- _Auftrag A_:
Beantworte anhand des Abschnitts über das Speichern von Entities:
(i) Wie heißt die weitere Entity-Klasse, die eine Kontaktperson vom Typ Person hat?
(ii) Worauf wurde beim Speichern bewusst verzichtet?
(iii) Was würde beim Aufruf der save-Methode übergeben werden?

-------- Ausgewählter Abschnitt --------

Nun, habe ich eine weitere Entity-Klasse namens _Firma_, die wiederum unter anderen Referenzen auch eine Kontaktperson vom Typ _Person _hat. Eine separate Klasse ist auch hier für das Speichern, Updaten und Löschen von firma-Instanzen zuständig. Wenn ich jetzt Firma-Entity speichere, muss ich auch Person-Entity speichern (auf CASCADE habe ich verzichtet). Und, ich möchte ein *rollback* machen können, falls etws schief geht. Da meine sava-Methode in der Person-Persister Klasse einen eigenen EntityManager hat, Transaction startet und die Änderungen commitet, eignet sich diese beim Speichern der Firma-Entity nicht, da ich damit ein *rollback *evtl. nicht mehr machen kann. Heisst, ich muss den ganzen Code noch einmal in der Firma-Persister klasse implementeiren . Oder, in ich habe in der Person-Persister Klasse (oder einer anderen Helper-Klasse) die save-Methode, welche die Person-Entity speichert, jedoch ohne *commit *auszuführen. Dazu würde ich beim Aufruf dieser Methode den EntityManager übergeben, mit dem ich die Transaktion gestartet und auch am Schluss commiten werde. Sollte etwas irgendeinmal innerhalb dieser Transaction schief gehen, kann ich so problemloss ein *rollback *machen.

-------- Gegebene Einträge --------

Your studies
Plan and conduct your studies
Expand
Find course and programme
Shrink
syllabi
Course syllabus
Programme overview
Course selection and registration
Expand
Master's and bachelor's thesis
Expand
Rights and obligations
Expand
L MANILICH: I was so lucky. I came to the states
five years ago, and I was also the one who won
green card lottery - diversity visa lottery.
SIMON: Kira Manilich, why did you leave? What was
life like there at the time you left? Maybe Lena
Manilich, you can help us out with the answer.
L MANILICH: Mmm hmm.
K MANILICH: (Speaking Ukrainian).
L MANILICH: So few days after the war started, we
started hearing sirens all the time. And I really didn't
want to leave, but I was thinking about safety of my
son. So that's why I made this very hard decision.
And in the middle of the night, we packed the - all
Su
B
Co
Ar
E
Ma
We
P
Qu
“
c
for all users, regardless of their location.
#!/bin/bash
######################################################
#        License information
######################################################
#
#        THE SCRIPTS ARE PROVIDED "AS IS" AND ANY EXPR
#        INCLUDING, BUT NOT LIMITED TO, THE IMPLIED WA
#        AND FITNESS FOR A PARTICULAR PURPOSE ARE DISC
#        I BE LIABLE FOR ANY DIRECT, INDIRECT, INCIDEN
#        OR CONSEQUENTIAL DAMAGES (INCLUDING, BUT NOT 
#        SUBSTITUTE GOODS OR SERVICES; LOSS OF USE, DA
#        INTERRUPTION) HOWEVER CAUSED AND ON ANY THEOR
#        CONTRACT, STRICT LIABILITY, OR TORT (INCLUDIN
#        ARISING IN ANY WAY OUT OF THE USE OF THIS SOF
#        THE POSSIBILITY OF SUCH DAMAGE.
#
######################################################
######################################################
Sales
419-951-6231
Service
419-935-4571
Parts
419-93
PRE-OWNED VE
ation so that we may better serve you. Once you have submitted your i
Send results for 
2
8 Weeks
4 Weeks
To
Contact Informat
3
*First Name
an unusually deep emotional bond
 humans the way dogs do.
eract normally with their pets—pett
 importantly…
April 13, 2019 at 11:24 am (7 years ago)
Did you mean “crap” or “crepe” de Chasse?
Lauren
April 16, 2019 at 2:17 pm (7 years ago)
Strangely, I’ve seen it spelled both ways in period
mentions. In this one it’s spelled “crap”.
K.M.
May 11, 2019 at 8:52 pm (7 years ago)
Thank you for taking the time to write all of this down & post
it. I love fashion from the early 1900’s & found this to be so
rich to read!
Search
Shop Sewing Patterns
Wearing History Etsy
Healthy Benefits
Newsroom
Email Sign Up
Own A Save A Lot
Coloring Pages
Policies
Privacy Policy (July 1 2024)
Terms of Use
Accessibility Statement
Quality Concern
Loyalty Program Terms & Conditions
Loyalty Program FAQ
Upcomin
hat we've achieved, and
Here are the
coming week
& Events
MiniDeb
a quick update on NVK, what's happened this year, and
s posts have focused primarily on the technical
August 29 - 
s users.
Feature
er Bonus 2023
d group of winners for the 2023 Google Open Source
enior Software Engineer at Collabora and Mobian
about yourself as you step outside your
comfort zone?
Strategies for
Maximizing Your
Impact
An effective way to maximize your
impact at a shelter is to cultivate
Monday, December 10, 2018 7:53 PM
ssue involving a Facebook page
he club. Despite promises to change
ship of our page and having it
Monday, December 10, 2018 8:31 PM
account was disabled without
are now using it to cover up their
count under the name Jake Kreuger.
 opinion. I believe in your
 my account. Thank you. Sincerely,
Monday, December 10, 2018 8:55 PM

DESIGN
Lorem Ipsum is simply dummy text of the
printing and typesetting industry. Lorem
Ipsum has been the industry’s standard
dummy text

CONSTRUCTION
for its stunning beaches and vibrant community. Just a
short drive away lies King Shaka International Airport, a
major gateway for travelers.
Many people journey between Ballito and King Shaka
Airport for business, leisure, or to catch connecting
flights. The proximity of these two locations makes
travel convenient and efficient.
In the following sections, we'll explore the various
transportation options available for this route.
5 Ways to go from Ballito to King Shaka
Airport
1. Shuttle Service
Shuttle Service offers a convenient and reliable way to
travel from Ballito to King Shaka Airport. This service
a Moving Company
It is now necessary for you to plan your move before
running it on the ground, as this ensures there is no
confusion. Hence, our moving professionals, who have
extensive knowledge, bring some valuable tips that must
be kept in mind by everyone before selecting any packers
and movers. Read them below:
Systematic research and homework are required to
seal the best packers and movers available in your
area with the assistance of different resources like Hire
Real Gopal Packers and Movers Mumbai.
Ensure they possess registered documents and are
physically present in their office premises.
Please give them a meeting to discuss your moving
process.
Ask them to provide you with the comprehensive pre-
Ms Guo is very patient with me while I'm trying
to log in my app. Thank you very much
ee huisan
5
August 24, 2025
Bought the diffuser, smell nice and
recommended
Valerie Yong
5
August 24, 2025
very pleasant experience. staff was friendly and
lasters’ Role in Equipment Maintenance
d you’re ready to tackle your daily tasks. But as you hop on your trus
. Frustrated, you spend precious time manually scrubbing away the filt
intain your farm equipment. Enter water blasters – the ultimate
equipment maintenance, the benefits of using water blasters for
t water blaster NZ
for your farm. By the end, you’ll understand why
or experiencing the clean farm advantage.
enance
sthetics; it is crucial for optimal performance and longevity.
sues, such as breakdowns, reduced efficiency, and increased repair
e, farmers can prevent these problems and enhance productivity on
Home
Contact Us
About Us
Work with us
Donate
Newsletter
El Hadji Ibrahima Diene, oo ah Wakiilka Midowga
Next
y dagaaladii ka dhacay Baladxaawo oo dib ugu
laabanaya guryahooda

--------

- _Auftrag B_: Aktualisiere die Zeilen des Datensatzes vom Anfang bis einschließlich der Zeile mit "#!/bin/bash", indem du jedes "Expand" durch "Aufklappen" ersetzt. Gib nur diesen Bereich aus, sonst unverändert.

- _Ausgabe A_:
(i) Firma
(ii) Auf CASCADE
(iii) Der EntityManager, mit dem die Transaktion gestartet und am Schluss committet wird

- _Ausgabe B_:
Your studies
Plan and conduct your studies
Aufklappen
Find course and programme
Shrink
syllabi
Course syllabus
Programme overview
Course selection and registration
Aufklappen
Master's and bachelor's thesis
Aufklappen
Rights and obligations
Aufklappen
L MANILICH: I was so lucky. I came to the states
five years ago, and I was also the one who won
green card lottery - diversity visa lottery.
SIMON: Kira Manilich, why did you leave? What was
life like there at the time you left? Maybe Lena
Manilich, you can help us out with the answer.
L MANILICH: Mmm hmm.
K MANILICH: (Speaking Ukrainian).
L MANILICH: So few days after the war started, we
started hearing sirens all the time. And I really didn't
want to leave, but I was thinking about safety of my
son. So that's why I made this very hard decision.
And in the middle of the night, we packed the - all
Su
B
Co
Ar
E
Ma
We
P
Qu
“
c
for all users, regardless of their location.
#!/bin/bash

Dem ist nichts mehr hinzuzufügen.